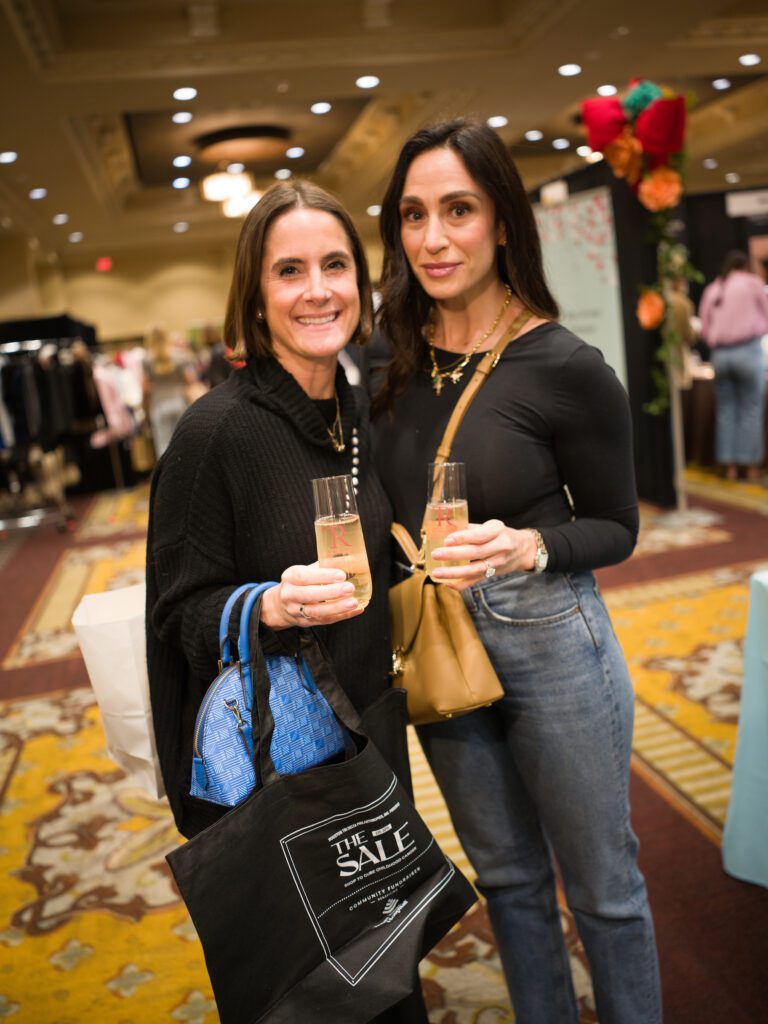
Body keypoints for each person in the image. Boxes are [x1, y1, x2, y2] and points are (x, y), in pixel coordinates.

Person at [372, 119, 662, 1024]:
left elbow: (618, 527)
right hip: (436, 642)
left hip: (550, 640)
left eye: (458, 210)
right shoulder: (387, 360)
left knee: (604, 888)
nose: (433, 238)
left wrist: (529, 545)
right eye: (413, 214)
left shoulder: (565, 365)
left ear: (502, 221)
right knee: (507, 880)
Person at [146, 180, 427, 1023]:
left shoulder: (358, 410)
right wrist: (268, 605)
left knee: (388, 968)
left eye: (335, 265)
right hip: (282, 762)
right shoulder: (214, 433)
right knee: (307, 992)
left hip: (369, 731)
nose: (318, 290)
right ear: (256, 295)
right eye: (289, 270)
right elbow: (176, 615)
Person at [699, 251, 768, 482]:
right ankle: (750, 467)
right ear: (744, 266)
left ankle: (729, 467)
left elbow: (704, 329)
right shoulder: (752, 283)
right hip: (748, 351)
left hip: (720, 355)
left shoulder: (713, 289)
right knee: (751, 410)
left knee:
++++++
What you will do: Your answer must consist of every line from the listing that holds the string "shoulder".

Output for this task:
right shoulder: (387, 360)
left shoulder: (565, 365)
left shoulder: (358, 410)
right shoulder: (214, 433)
right shoulder: (752, 283)
left shoulder: (713, 289)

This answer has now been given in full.